▸ Your instructions
Render everything from the line containing "arvokilpailuvalintakriteerien mukaisesti." down to the end of the records as a Markdown table with the columns Row and Line text, giving each line its own numbered row and leaving out blank lines.

--------------------

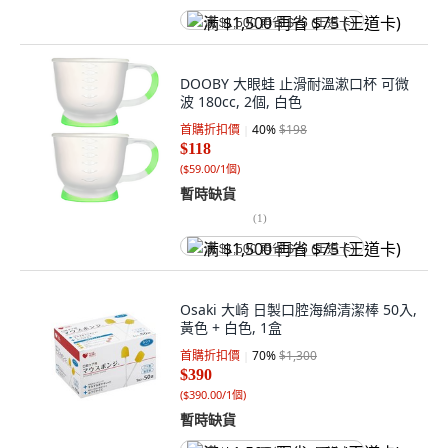
满 $1,500 再省 $75 (王道卡)
DOOBY 大眼蛙 止滑耐溫漱口杯 可微
波 180cc, 2個, 白色
首購折扣價
40
%
$198
$118
(
$59.00/1個
)
暫時缺貨
(
1
)
满 $1,500 再省 $75 (王道卡)
Osaki 大崎 日製口腔海綿清潔棒 50入,
黃色 + 白色, 1盒
首購折扣價
70
%
$1,300
$390
(
$390.00/1個
)
暫時缺貨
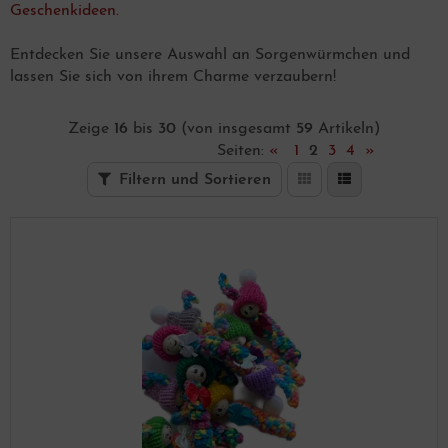
Geschenkideen.
Entdecken Sie unsere Auswahl an Sorgenwürmchen und
lassen Sie sich von ihrem Charme verzaubern!
Zeige
16
bis
30
(von insgesamt
59
Artikeln)
Seiten:
«
1
2
3
4
»
Filtern und Sortieren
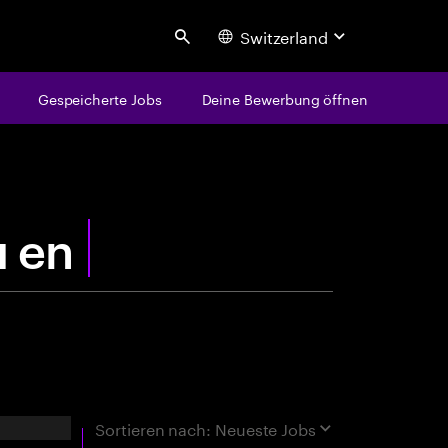
Switzerland
Search
Gespeicherte Jobs
Deine Bewerbung öffnen
centure
rgebnisse
Sortieren nach:
Neueste Jobs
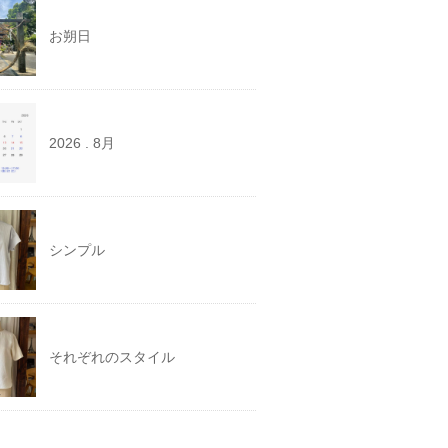
お朔日
2026 . 8月
シンプル
それぞれのスタイル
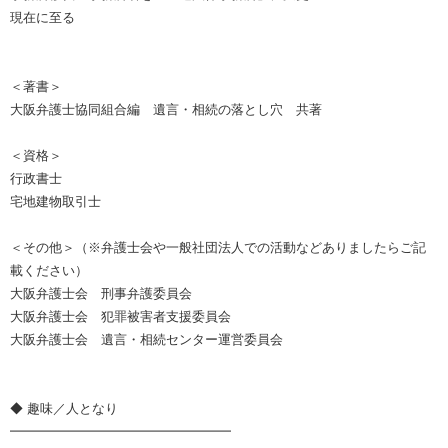
現在に至る
＜著書＞
大阪弁護士協同組合編 遺言・相続の落とし穴 共著
＜資格＞
行政書士
宅地建物取引士
＜その他＞（※弁護士会や一般社団法人での活動などありましたらご記
載ください）
大阪弁護士会 刑事弁護委員会
大阪弁護士会 犯罪被害者支援委員会
大阪弁護士会 遺言・相続センター運営委員会
◆ 趣味／人となり
━━━━━━━━━━━━━━━━━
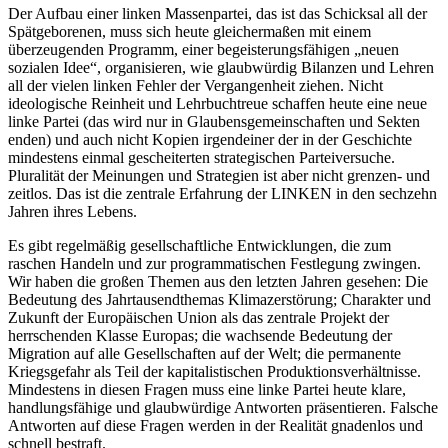
Der Aufbau einer linken Massenpartei, das ist das Schicksal all der
Spätgeborenen, muss sich heute gleichermaßen mit einem
überzeugenden Programm, einer begeisterungsfähigen „neuen
sozialen Idee“, organisieren, wie glaubwürdig Bilanzen und Lehren
all der vielen linken Fehler der Vergangenheit ziehen. Nicht
ideologische Reinheit und Lehrbuchtreue schaffen heute eine neue
linke Partei (das wird nur in Glaubensgemeinschaften und Sekten
enden) und auch nicht Kopien irgendeiner der in der Geschichte
mindestens einmal gescheiterten strategischen Parteiversuche.
Pluralität der Meinungen und Strategien ist aber nicht grenzen- und
zeitlos. Das ist die zentrale Erfahrung der LINKEN in den sechzehn
Jahren ihres Lebens.
Es gibt regelmäßig gesellschaftliche Entwicklungen, die zum
raschen Handeln und zur programmatischen Festlegung zwingen.
Wir haben die großen Themen aus den letzten Jahren gesehen: Die
Bedeutung des Jahrtausendthemas Klimazerstörung; Charakter und
Zukunft der Europäischen Union als das zentrale Projekt der
herrschenden Klasse Europas; die wachsende Bedeutung der
Migration auf alle Gesellschaften auf der Welt; die permanente
Kriegsgefahr als Teil der kapitalistischen Produktionsverhältnisse.
Mindestens in diesen Fragen muss eine linke Partei heute klare,
handlungsfähige und glaubwürdige Antworten präsentieren. Falsche
Antworten auf diese Fragen werden in der Realität gnadenlos und
schnell bestraft.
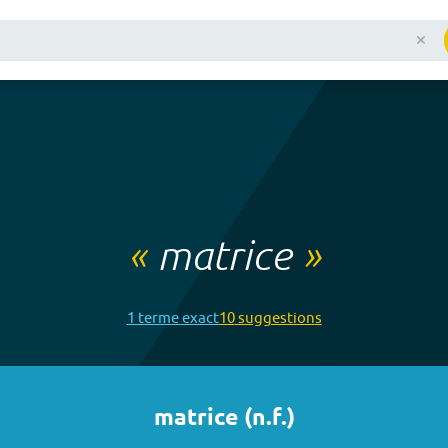
«
matrice
»
1
terme
exact
10
suggestion
s
matrice
(
n.f.
)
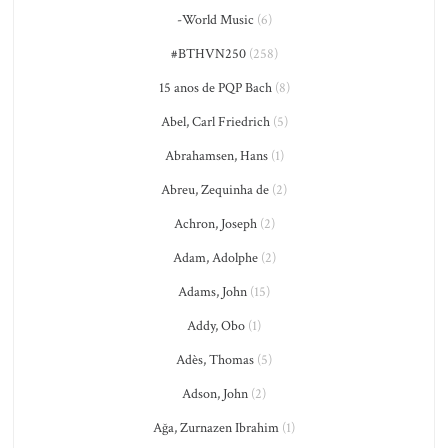
-World Music
(6)
#BTHVN250
(258)
15 anos de PQP Bach
(8)
Abel, Carl Friedrich
(5)
Abrahamsen, Hans
(1)
Abreu, Zequinha de
(2)
Achron, Joseph
(2)
Adam, Adolphe
(2)
Adams, John
(15)
Addy, Obo
(1)
Adès, Thomas
(5)
Adson, John
(2)
Ağa, Zurnazen Ibrahim
(1)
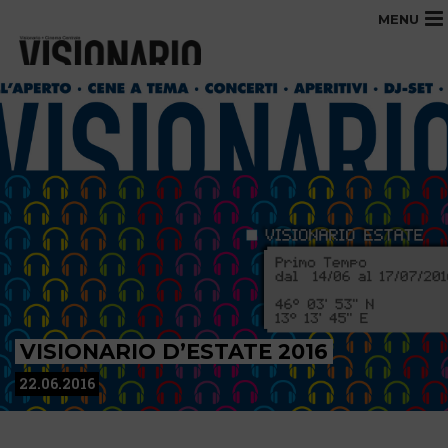
MENU
VISIONARIO D’ESTATE 2016
22.06.2016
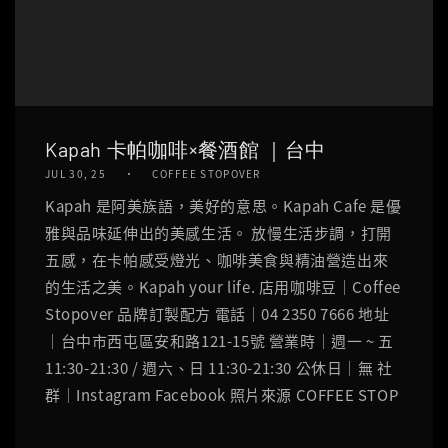
Kapah 卡帕咖啡×餐酒館 ｜台中
JUL 30, 25
COFFEE STOPOVER
Kapah 是阿美族語，美好的意思。Kapah Cafe 是優
雅與品味延伸出的美感生活。 放慢生活步調，打開
五感，在卡帕感受燈光、咖啡美食與精油營造出來
的生活之美。Kapah your life. 店用咖啡豆｜Coffee
Stopover 品牌訂製配方 電話｜04 2350 7666 地址
｜台中市西屯區安和路121-15號 營業時｜週一 ~ 五
11:30-21:30 / 週六、日 11:30-21:30 公休日｜無 社
群｜Instagram Facebook 照片來源 COFFEE STOP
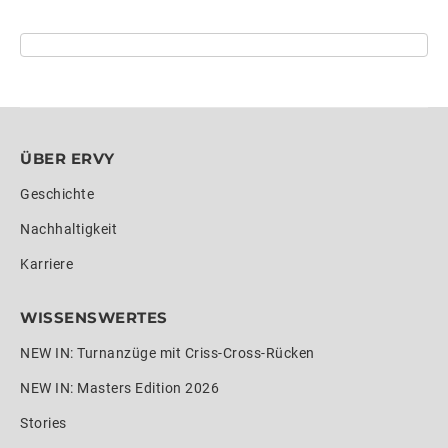
ÜBER ERVY
Geschichte
Nachhaltigkeit
Karriere
WISSENSWERTES
NEW IN: Turnanzüge mit Criss-Cross-Rücken
NEW IN: Masters Edition 2026
Stories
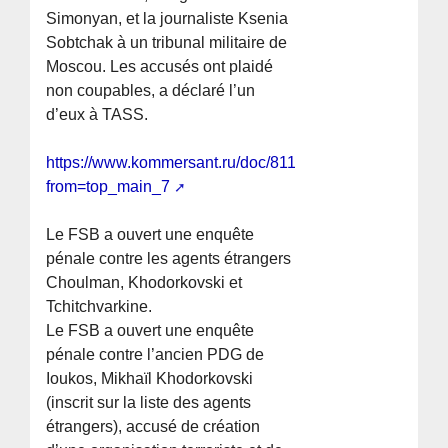
Simonyan, et la journaliste Ksenia
Sobtchak à un tribunal militaire de
Moscou. Les accusés ont plaidé
non coupables, a déclaré l’un
d’eux à TASS.
https://www.kommersant.ru/doc/8119558?
from=top_main_7
Le FSB a ouvert une enquête
pénale contre les agents étrangers
Choulman, Khodorkovski et
Tchitchvarkine.
Le FSB a ouvert une enquête
pénale contre l’ancien PDG de
Ioukos, Mikhaïl Khodorkovski
(inscrit sur la liste des agents
étrangers), accusé de création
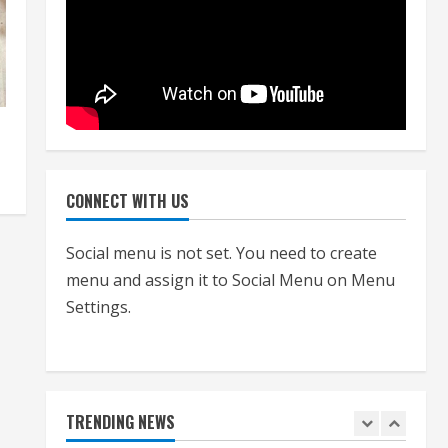
नियमों के अनुरूप होगी हैंडओवर की
प्रक्रियाः आयुक्त
July 24, 2026
4
हाई-रिस्क इमारतों के ओसी में बड़ा
बदलाव, निजीविशेषज्ञों की रिपोर्ट पर भी
CONNECT WITH US
मिलेगा प्रमाणपत्र
July 24, 2026
5
Social menu is not set. You need to create
menu and assign it to Social Menu on Menu
Settings.
एचईआरसी के अध्यक्ष नंद लाल का
निधन
July 24, 2026
1
TRENDING NEWS
आज शाम तक गणना प्रपत्र बीएलओ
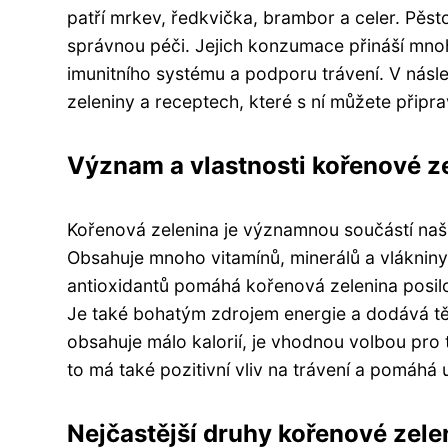
patří mrkev, ředkvička, brambor a celer. Pěst
správnou péči. Jejich konzumace přináší mnoh
imunitního systému a podporu trávení. V násl
zeleniny a receptech, které s ní můžete připrav
Význam a vlastnosti kořenové z
Kořenová zelenina je významnou součástí naš
Obsahuje mnoho vitamínů, minerálů a vlákniny
antioxidantů pomáhá kořenová zelenina posilo
Je také bohatým zdrojem energie a dodává tě
obsahuje málo kalorií, je vhodnou volbou pro t
to má také pozitivní vliv na trávení a pomáhá 
Nejčastější druhy kořenové zele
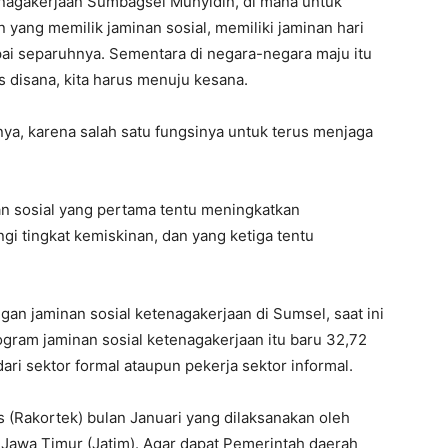
enagakerjaan Sumbagsel Muhyidin, di mana untuk
en yang memilik jaminan sosial, memiliki jaminan hari
ai separuhnya. Sementara di negara-negara maju itu
 disana, kita harus menuju kesana.
ya, karena salah satu fungsinya untuk terus menjaga
nan sosial yang pertama tentu meningkatkan
i tingkat kemiskinan, dan yang ketiga tentu
an jaminan sosial ketenagakerjaan di Sumsel, saat ini
ogram jaminan sosial ketenagakerjaan itu baru 32,72
dari sektor formal ataupun pekerja sektor informal.
nis (Rakortek) bulan Januari yang dilaksanakan oleh
Jawa Timur (Jatim). Agar dapat Pemerintah daerah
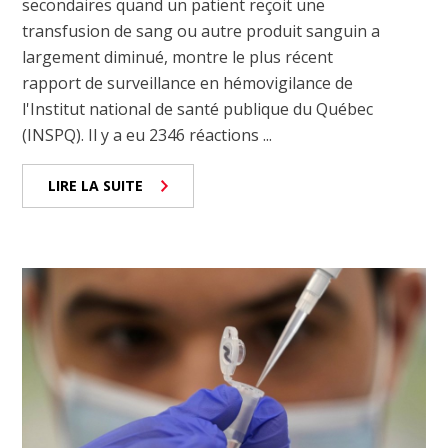
secondaires quand un patient reçoit une
transfusion de sang ou autre produit sanguin a
largement diminué, montre le plus récent
rapport de surveillance en hémovigilance de
l'Institut national de santé publique du Québec
(INSPQ). Il y a eu 2346 réactions ...
LIRE LA SUITE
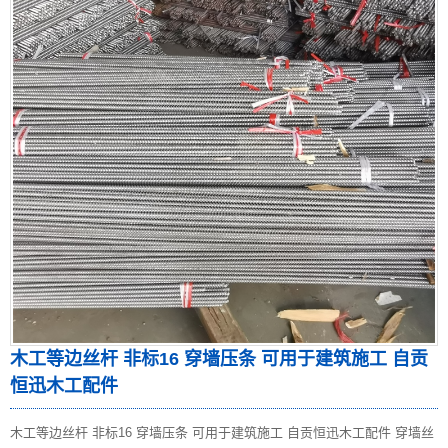
木工等边丝杆 非标16 穿墙压条 可用于建筑施工 自贡
恒迅木工配件
木工等边丝杆 非标16 穿墙压条 可用于建筑施工 自贡恒迅木工配件 穿墙丝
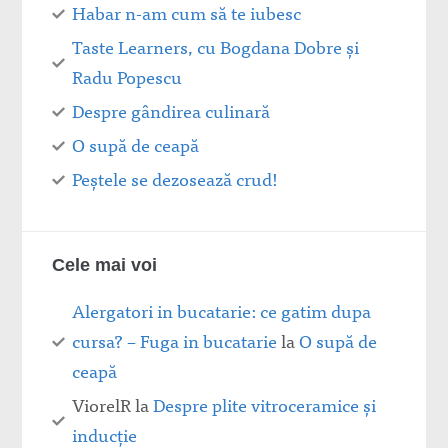
Habar n-am cum să te iubesc
Taste Learners, cu Bogdana Dobre și
Radu Popescu
Despre gândirea culinară
O supă de ceapă
Peștele se dezosează crud!
Cele mai voi
Alergatori in bucatarie: ce gatim dupa
cursa? – Fuga in bucatarie
la
O supă de
ceapă
ViorelR
la
Despre plite vitroceramice şi
inducţie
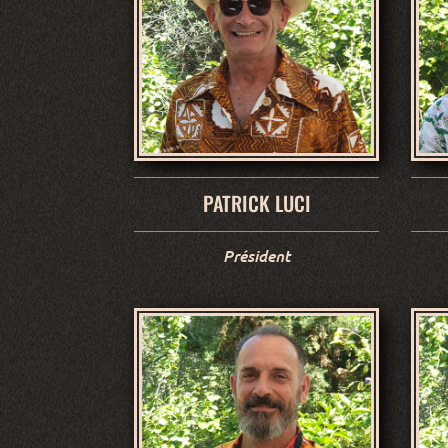
PATRICK LUCI
Président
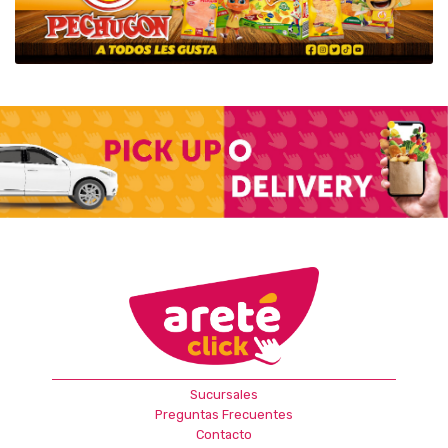
Sucursales
Preguntas Frecuentes
Contacto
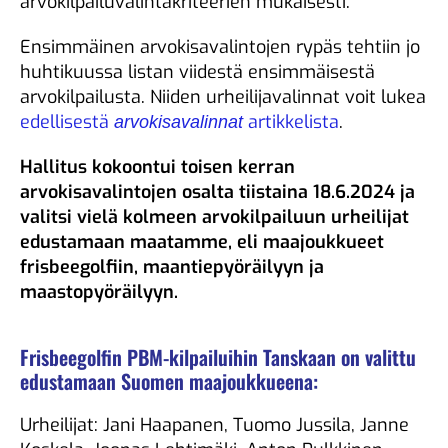
arvokilpailuvalintakriteerien mukaisesti.
Ensimmäinen arvokisavalintojen rypäs tehtiin jo
huhtikuussa listan viidestä ensimmäisestä
arvokilpailusta. Niiden urheilijavalinnat voit lukea
edellisestä
artikkelista
.
arvokisavalinnat
Hallitus kokoontui toisen kerran
arvokisavalintojen osalta tiistaina 18.6.2024 ja
valitsi vielä kolmeen arvokilpailuun urheilijat
edustamaan maatamme, eli maajoukkueet
frisbeegolfiin, maantiepyöräilyyn ja
maastopyöräilyyn.
Frisbeegolfin PBM-kilpailuihin Tanskaan on valittu
edustamaan Suomen maajoukkueena:
Urheilijat: Jani Haapanen, Tuomo Jussila, Janne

--------------------

▸ Reply to the task
| Row | Line text |
|---|---|
| 1 | arvokilpailuvalintakriteerien mukaisesti. |
| 2 | Ensimmäinen arvokisavalintojen rypäs tehtiin jo |
| 3 | huhtikuussa listan viidestä ensimmäisestä |
| 4 | arvokilpailusta. Niiden urheilijavalinnat voit lukea |
| 5 | edellisestä |
| 6 | artikkelista |
| 7 | . |
| 8 | arvokisavalinnat |
| 9 | Hallitus kokoontui toisen kerran |
| 10 | arvokisavalintojen osalta tiistaina 18.6.2024 ja |
| 11 | valitsi vielä kolmeen arvokilpailuun urheilijat |
| 12 | edustamaan maatamme, eli maajoukkueet |
| 13 | frisbeegolfiin, maantiepyöräilyyn ja |
| 14 | maastopyöräilyyn. |
| 15 | Frisbeegolfin PBM-kilpailuihin Tanskaan on valittu |
| 16 | edustamaan Suomen maajoukkueena: |
| 17 | Urheilijat: Jani Haapanen, Tuomo Jussila, Janne |